The reason is probably (as I noticed) that there is some binary content within some text fields (??),
which I can only guess are either already utf8-encoded chars, or I don't know what.
I will have to write to a file the specific cases where txt_convert_charsets fails, to find out what really happened.
As I also explain inside the file, in my case, default charset for remote and local database was utf8 but the database had latin1 charset, latin1_swedish_ci collation and IPB charset was set to 'iso-8859-7'.
Hence it was also erroneously displayed in phpmyadmin.
When I got my local sql backup, the content was really utf8-encoded latin1 chars (I couldn't get anything better from backup/phpmyadmin)!
I then changed all the "CREATE TABLE" and "SET character_set_client" commands from latin1 to utf8, trying to do
ABSOLUTELY NO modification to the content of the database, before running the attached script.

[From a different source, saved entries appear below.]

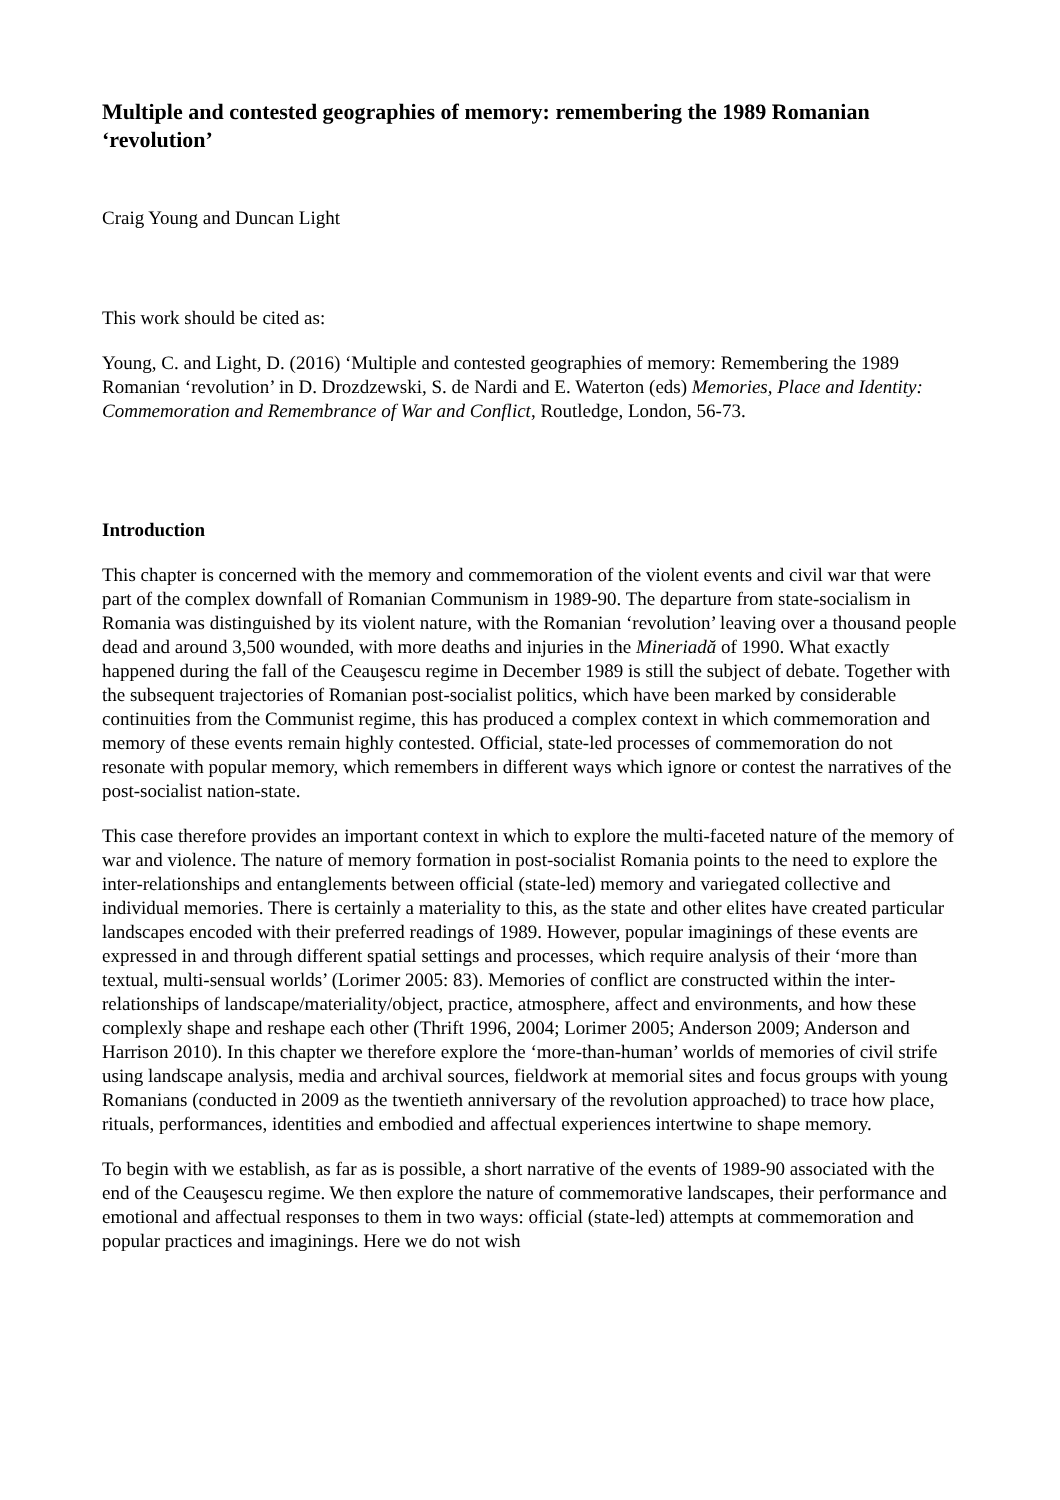Multiple and contested geographies of memory: remembering the 1989 Romanian ‘revolution’
Craig Young and Duncan Light
This work should be cited as:
Young, C. and Light, D. (2016) ‘Multiple and contested geographies of memory: Remembering the 1989 Romanian ‘revolution’ in D. Drozdzewski, S. de Nardi and E. Waterton (eds) Memories, Place and Identity: Commemoration and Remembrance of War and Conflict, Routledge, London, 56-73.
Introduction
This chapter is concerned with the memory and commemoration of the violent events and civil war that were part of the complex downfall of Romanian Communism in 1989-90. The departure from state-socialism in Romania was distinguished by its violent nature, with the Romanian ‘revolution’ leaving over a thousand people dead and around 3,500 wounded, with more deaths and injuries in the Mineriadă of 1990. What exactly happened during the fall of the Ceauşescu regime in December 1989 is still the subject of debate. Together with the subsequent trajectories of Romanian post-socialist politics, which have been marked by considerable continuities from the Communist regime, this has produced a complex context in which commemoration and memory of these events remain highly contested. Official, state-led processes of commemoration do not resonate with popular memory, which remembers in different ways which ignore or contest the narratives of the post-socialist nation-state.
This case therefore provides an important context in which to explore the multi-faceted nature of the memory of war and violence. The nature of memory formation in post-socialist Romania points to the need to explore the inter-relationships and entanglements between official (state-led) memory and variegated collective and individual memories. There is certainly a materiality to this, as the state and other elites have created particular landscapes encoded with their preferred readings of 1989. However, popular imaginings of these events are expressed in and through different spatial settings and processes, which require analysis of their ‘more than textual, multi-sensual worlds’ (Lorimer 2005: 83). Memories of conflict are constructed within the inter-relationships of landscape/materiality/object, practice, atmosphere, affect and environments, and how these complexly shape and reshape each other (Thrift 1996, 2004; Lorimer 2005; Anderson 2009; Anderson and Harrison 2010). In this chapter we therefore explore the ‘more-than-human’ worlds of memories of civil strife using landscape analysis, media and archival sources, fieldwork at memorial sites and focus groups with young Romanians (conducted in 2009 as the twentieth anniversary of the revolution approached) to trace how place, rituals, performances, identities and embodied and affectual experiences intertwine to shape memory.
To begin with we establish, as far as is possible, a short narrative of the events of 1989-90 associated with the end of the Ceauşescu regime. We then explore the nature of commemorative landscapes, their performance and emotional and affectual responses to them in two ways: official (state-led) attempts at commemoration and popular practices and imaginings. Here we do not wish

- Serialization is handled quite nicely I think, with a command I found to change the string lengths (without unserializing).
- It is fully automatic - it will examine your database and convert only "char varchar text enum set tinytext mediumtext longtext" fileds.
- Skips fields to be converted if they are a primary key. Any ideas on how to convert these? (small problem-I guess they do not contain utf8 strings).
- Skips conversion if the table does not have a primary key (odd but there existed such tables in my IPB2 database-not any important ones of course).
To run it, just place it at your IPB home directory, and change the database connection details and your source charset.
You can optionally convert html entities after utf8 conversion:it worked for me, but it was the opposite of what bfarber says in the above post: html_entity_decode( $out, ENT_NOQUOTES, "utf-8" ) worked fine (php5.2.6, mysql 5.0, windows xp) while mb_convert_encoding($out, 'utf-8', 'HTML-ENTITIES') failed-I really don't know why!
Feel free to try it, and to correct/improve it if possible, so that at the end we all manage to convert our databases to utf8! ipb2_utf8_convert.php
VERY IMPORTANT: ONLY USE THIS FOR EXPERIMENTATION AND ONLY USING A LOCAL COPY!